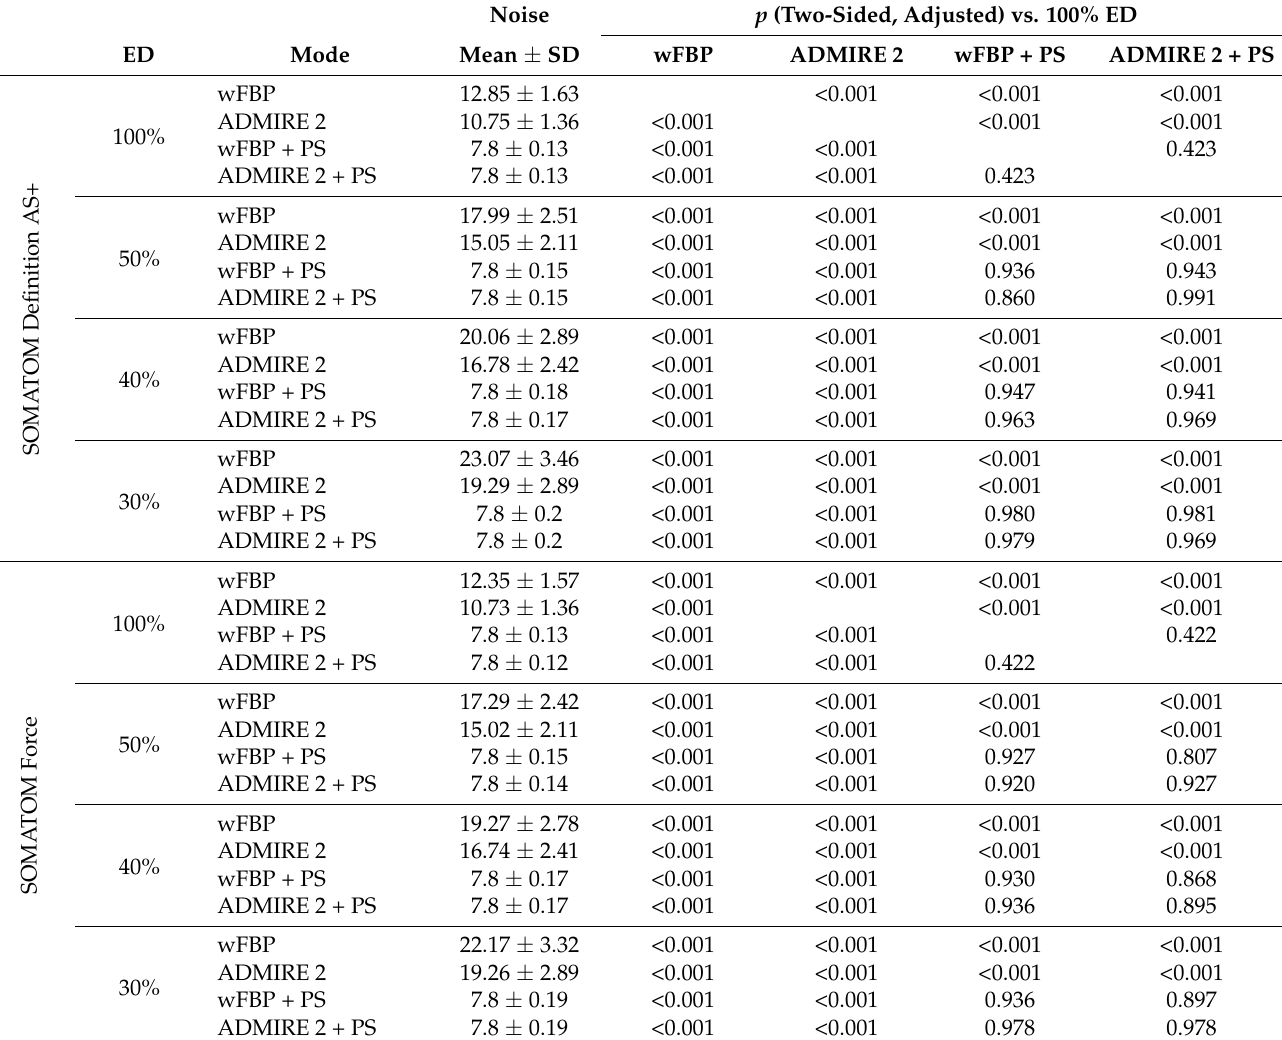
Table 4. Mean noise levels and pairwise noise comparisons. Noise p (Two-Sided, Adjusted) vs. 100%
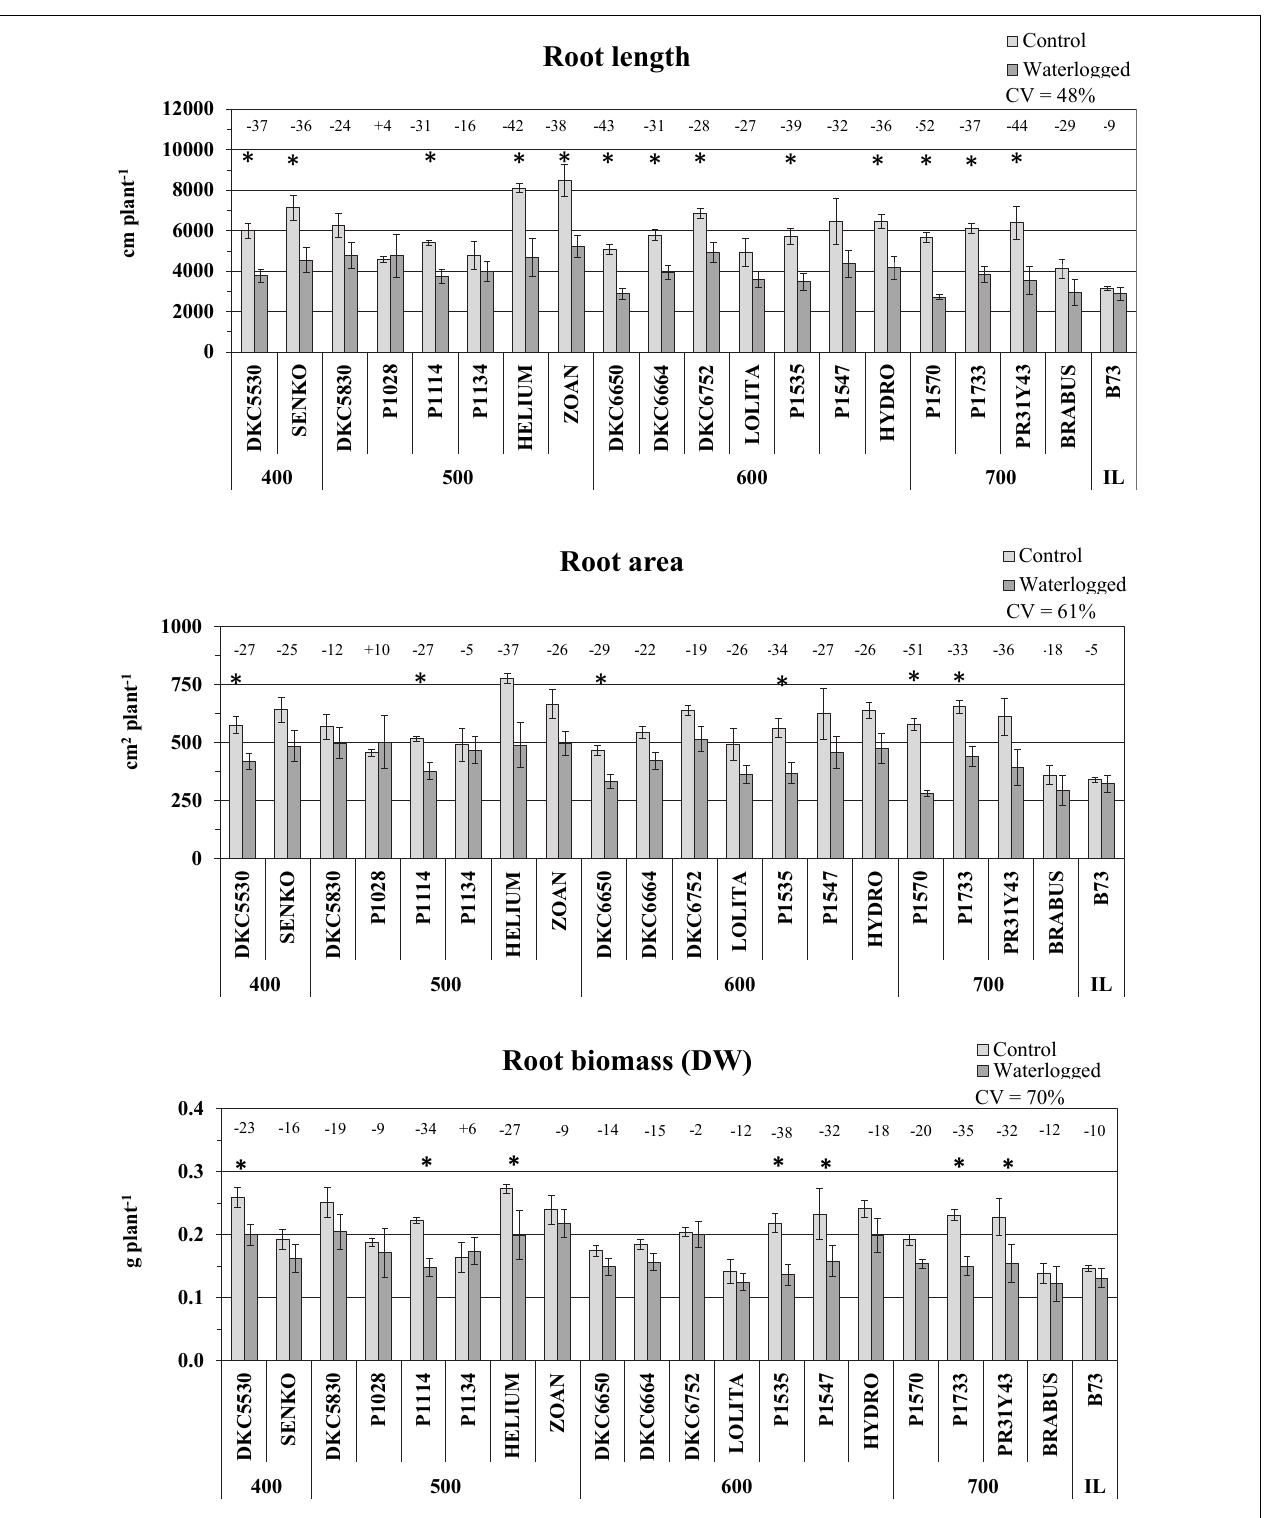
FIGURE 4 | Root length (average ± SE; n = 3), area (average ± SE; n = 3), and biomass (average ± SE; n = 3) of control and waterlogged plants of commercial hybrids and the inbred line B73 at 17 DAS, grouped according to FAO class of maturity (from 400 to 700). Numbers above histograms indicate the percentage variation between waterlogged plants and controls for each hybrid, with asterisks indicating significance ( P ≤ 0.05).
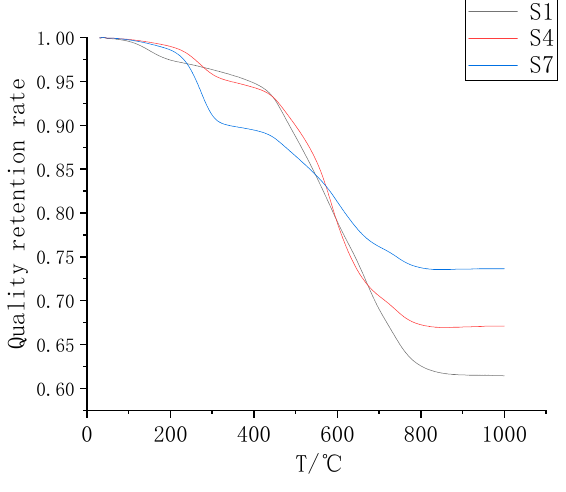
Figure 7. S1, S4, and S7 TGA diagrams.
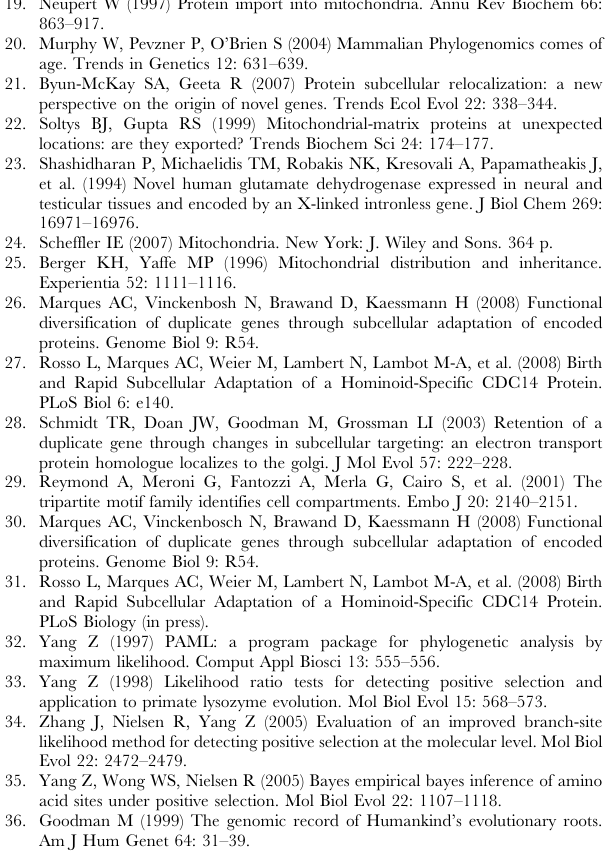
Figure S1 Subcellular Localization of GLUD MTS-GFP Fusion Proteins. See legend of Figure 1 and main text for details. Figure S2 Proportion of Cells With Localization of GLUD1/ GLUD2 MTS-GFP Proteins Restricted to Mitochondria. (A) COS7 cells. (B) HeLa cells.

Exercise:
Every line above is to be duplicated exactly; no picture should be carried over.

Output for this task:
Table 4. Mean noise levels and pairwise noise comparisons. Noise p (Two-Sided, Adjusted) vs. 100%
FIGURE 4 | Root length (average ± SE; n = 3), area (average ± SE; n = 3), and biomass (average ± SE; n = 3) of control and waterlogged plants of commercial hybrids and the inbred line B73 at 17 DAS, grouped according to FAO class of maturity (from 400 to 700). Numbers above histograms indicate the percentage variation between waterlogged plants and controls for each hybrid, with asterisks indicating significance ( P ≤ 0.05).
Figure 7. S1, S4, and S7 TGA diagrams.
Figure S1 Subcellular Localization of GLUD MTS-GFP Fusion Proteins. See legend of Figure 1 and main text for details. Figure S2 Proportion of Cells With Localization of GLUD1/ GLUD2 MTS-GFP Proteins Restricted to Mitochondria. (A) COS7 cells. (B) HeLa cells.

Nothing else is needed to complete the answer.